In the wake of the lawyer’s letter, Buterman continued to try to engage with the District of Lake Country directly.
He is speaking publically about the issue now out of frustration.
“They’ve dug their heels in and they are being belligerent about helping us out as neighbours. I pay the same taxes as the person eight houses up, but I don’t have any peace and enjoyment in my backyard,” Buterman said.
Lake Country’s mayor defends the municipality’s handling of the issue. Mayor James Baker feels all reasonable steps have been taken.
“We’ve worked with him to do everything practical that we can do that doesn’t infringe other peoples’ rights to leisure time and enjoyment,” Baker said.

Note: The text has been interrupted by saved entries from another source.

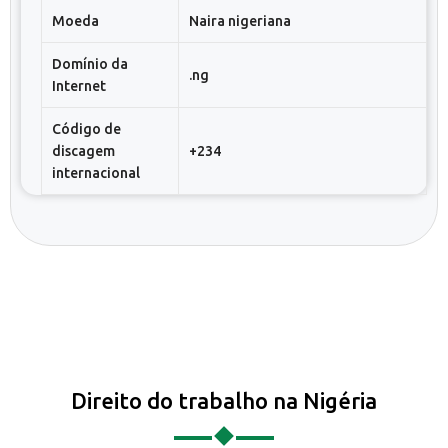
Moeda
Naira nigeriana
Domínio da
.ng
Internet
Código de
discagem
+234
internacional
Direito do trabalho na Nigéria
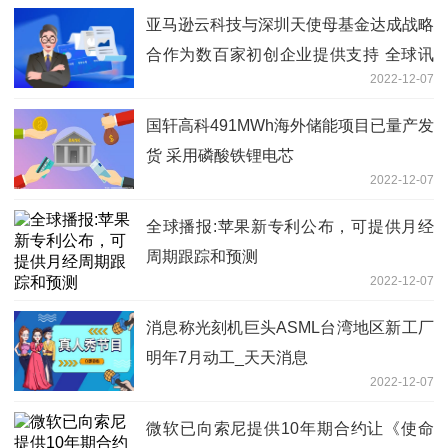
亚马逊云科技与深圳天使母基金达成战略
合作为数百家初创企业提供支持 全球讯
2022-12-07
息
国轩高科491MWh海外储能项目已量产发
货 采用磷酸铁锂电芯
2022-12-07
全球播报:苹果新专利公布，可提供月经
周期跟踪和预测
2022-12-07
消息称光刻机巨头ASML台湾地区新工厂
明年7月动工_天天消息
2022-12-07
微软已向索尼提供10年期合约让《使命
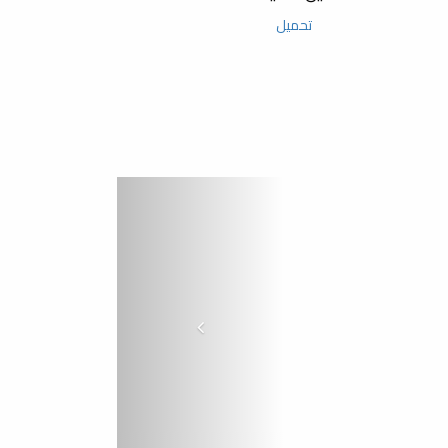
تحميل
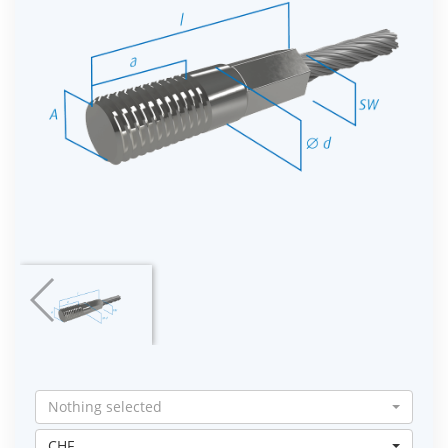
Nothing selected
CHF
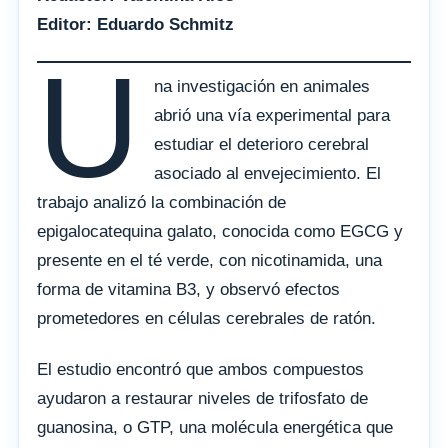
Editor: Eduardo Schmitz
U
na investigación en animales
abrió una vía experimental para
estudiar el deterioro cerebral
asociado al envejecimiento. El
trabajo analizó la combinación de
epigalocatequina galato, conocida como EGCG y
presente en el té verde, con nicotinamida, una
forma de vitamina B3, y observó efectos
prometedores en células cerebrales de ratón.
El estudio encontró que ambos compuestos
ayudaron a restaurar niveles de trifosfato de
guanosina, o GTP, una molécula energética que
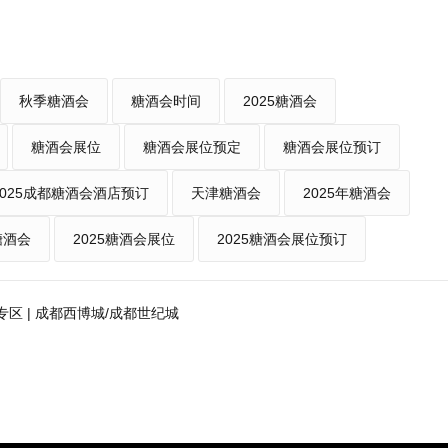
秋季糖酒会
糖酒会时间
2025糖酒会
糖酒会展位
糖酒会展位预定
糖酒会展位预订
2025成都糖酒会酒店预订
天津糖酒会
2025年糖酒会
糖酒会
2025糖酒会展位
2025糖酒会展位预订
料专区 | 成都西博城/成都世纪城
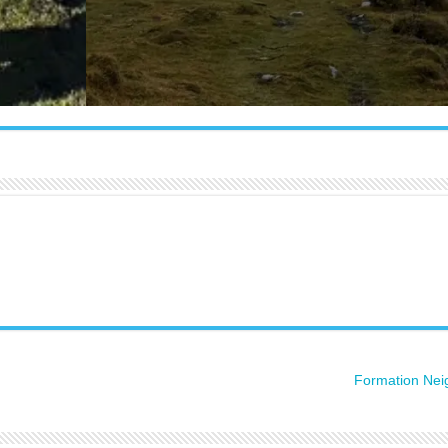
Formation Nei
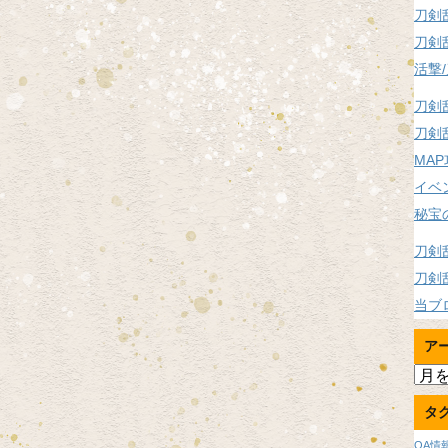
刀剣
刀剣
活撃
刀剣
刀剣
MA
イベ
秘宝
刀剣
刀剣
当ブ
ア
ア
ー
タ
カ
イ
OA情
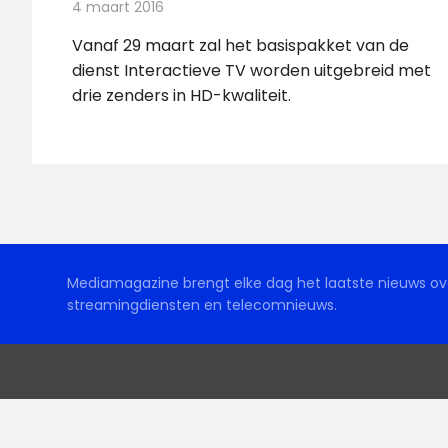
4 maart 2016
Redactie
Nieuws
,
Televisienieuws
Vanaf 29 maart zal het basispakket van de
dienst Interactieve TV worden uitgebreid met
drie zenders in HD-kwaliteit.
Mediamagazine brengt elke dag het laatste nieuws ove
streamingdiensten en telecomnieuws.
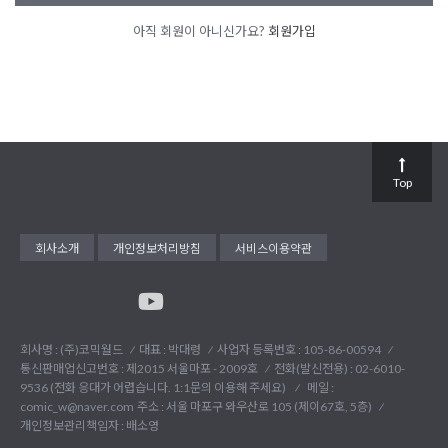
아직 회원이 아니신가요?
회원가입
Top
회사소개
개인정보처리방침
서비스이용약관
회사명 : (주)코믹월드
대표 : 박대령
사업자 등록번호 : 105-86-00594
통신판매업신고번호 : 제2015 서울마포 - 2009호
전화(발신전용) :
02-6010-
9536 (전화 응대가 어렵습니다. 1:1문의 이용해 주세요)
메일 :
comic_w@naver.com
주소 : 서울 마포구 와우산로 105 (제이67호, 5층)
개인정보관리책임자 : 배소영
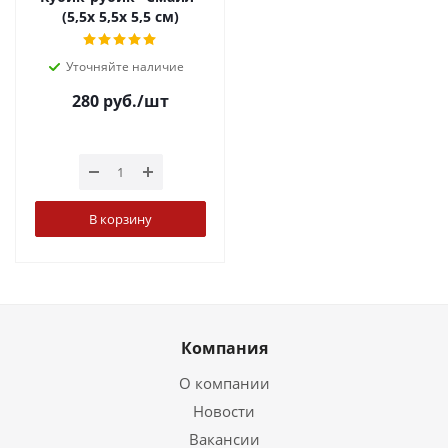
(5,5х 5,5х 5,5 см)
Уточняйте наличие
280
руб.
/шт
В корзину
Компания
О компании
Новости
Вакансии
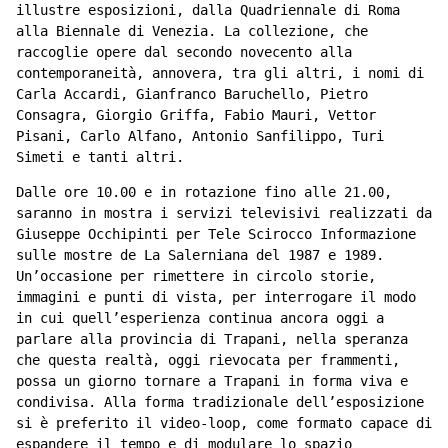
illustre esposizioni, dalla Quadriennale di Roma
alla Biennale di Venezia. La collezione, che
raccoglie opere dal secondo novecento alla
contemporaneità, annovera, tra gli altri, i nomi di
Carla Accardi, Gianfranco Baruchello, Pietro
Consagra, Giorgio Griffa, Fabio Mauri, Vettor
Pisani, Carlo Alfano, Antonio Sanfilippo, Turi
Simeti e tanti altri.
Dalle ore 10.00 e in rotazione fino alle 21.00,
saranno in mostra i servizi televisivi realizzati da
Giuseppe Occhipinti per Tele Scirocco Informazione
sulle mostre de La Salerniana del 1987 e 1989.
Un’occasione per rimettere in circolo storie,
immagini e punti di vista, per interrogare il modo
in cui quell’esperienza continua ancora oggi a
parlare alla provincia di Trapani, nella speranza
che questa realtà, oggi rievocata per frammenti,
possa un giorno tornare a Trapani in forma viva e
condivisa. Alla forma tradizionale dell’esposizione
si è preferito il video-loop, come formato capace di
espandere il tempo e di modulare lo spazio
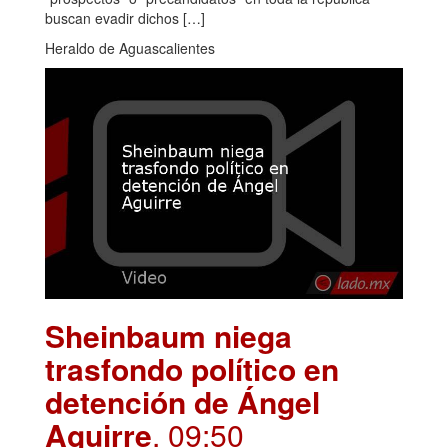
buscan evadir dichos […]
Heraldo de Aguascalientes
Sheinbaum niega
trasfondo político en
detención de Ángel
Aguirre
. 09:50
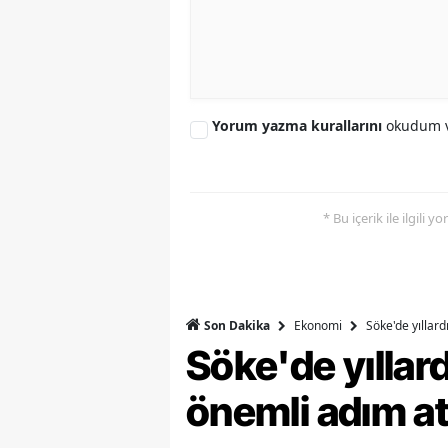
S
Si
S
Yorum yazma kurallarını
okudum v
S
T
* Bu içerik ile ilgili 
T
T
T
Ekonomi
Söke'de yıllar
Son Dakika
Söke'de yılla
Ş
önemli adım at
U
V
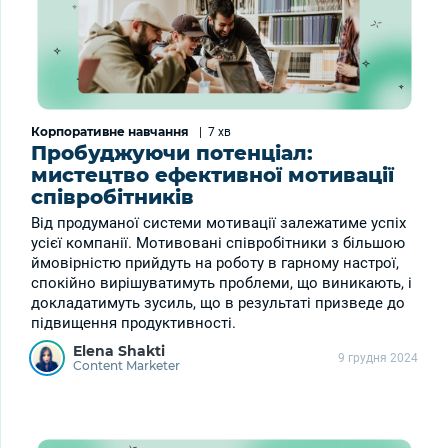
Корпоративне навчання
|
7 хв
Пробуджуючи потенціал:
мистецтво ефективної мотивації
співробітників
Від продуманої системи мотивації залежатиме успіх
усієї компанії. Мотивовані співробітники з більшою
ймовірністю прийдуть на роботу в гарному настрої,
спокійно вирішуватимуть проблеми, що виникають, і
докладатимуть зусиль, що в результаті призведе до
підвищення продуктивності.
Elena Shakti
9 грудня 2024
Content Marketer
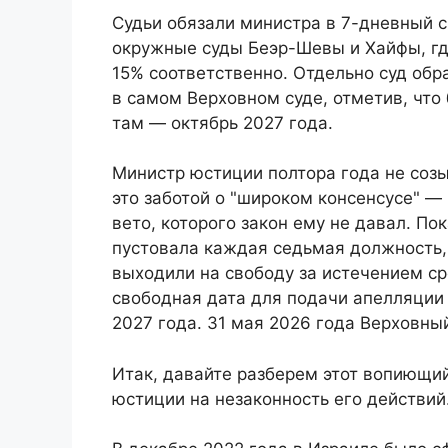
Судьи обязали министра в 7-дневный с
окружные суды Беэр-Шевы и Хайфы, где
15% соответственно. Отдельно суд обр
в самом Верховном суде, отметив, чт
там — октябрь 2027 года.
Министр юстиции полтора года не созы
это заботой о "широком консенсусе" —
вето, которого закон ему не давал. По
пустовала каждая седьмая должность,
выходили на свободу за истечением с
свободная дата для подачи апелляции 
2027 года. 31 мая 2026 года Верховный
Итак, давайте разберем этот вопиющий
юстиции на незаконность его действий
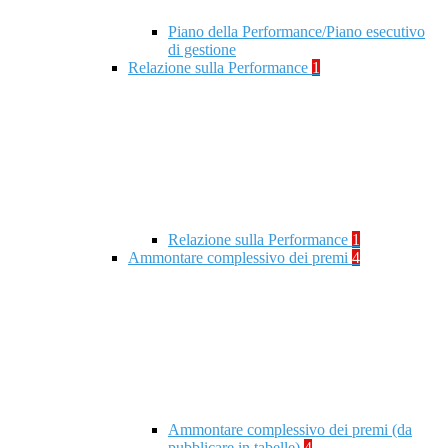
Piano della Performance/Piano esecutivo
di gestione
Relazione sulla Performance
1
Relazione sulla Performance
1
Ammontare complessivo dei premi
4
Ammontare complessivo dei premi (da
pubblicare in tabelle)
4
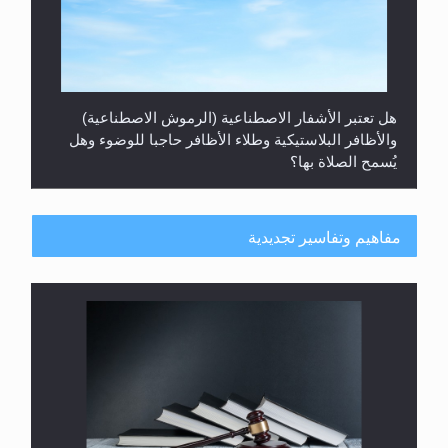
هل تعتبر الأشفار الاصطناعية (الرموش الاصطناعية)
والأظافر البلاستيكية وطلاء الأظافر حاجبا للوضوء وهل
يُسمح الصلاة بها؟
مفاهيم وتفاسير تجديدية
هل يُحسب حول الزكاة وفق السنة الميلادية أو الهجرية؟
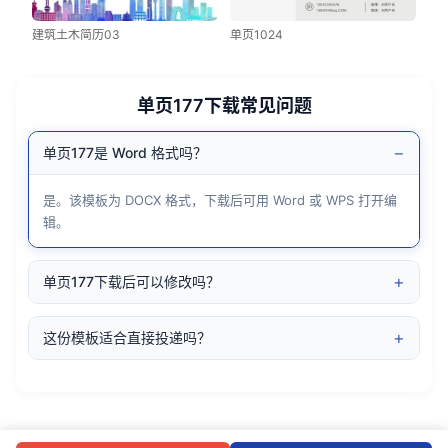
建筑土木简历03
单页1024
单页177下载常见问题
−
单页177是 Word 格式吗？
是。该模板为 DOCX 格式，下载后可用 Word 或 WPS 打开编
辑。
+
单页177下载后可以修改吗？
+
这份模板适合直接投递吗？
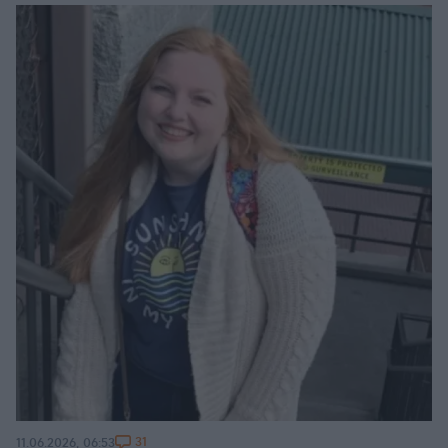
31
11.06.2026, 06:53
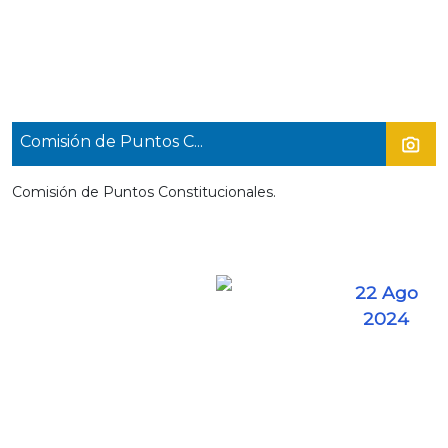
Comisión de Puntos C...
Comisión de Puntos Constitucionales.
22 Ago
2024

Buterman alleges that Lake Country isn’t ensuring its own facility follows its own nuisance bylaw, but the mayor denies there is a conflict of interest in the way the municipality’s nuisance bylaw is being enforced.
“We enforce the bylaw, but when we get unreasonable complaints of a single individual what steps are we supposed to take to spend taxpayers’ money for a frivolous complaint?” Baker said.
Both sides believe there is more the other should be doing to address the noise, but the dispute seems to have come to a stalemate.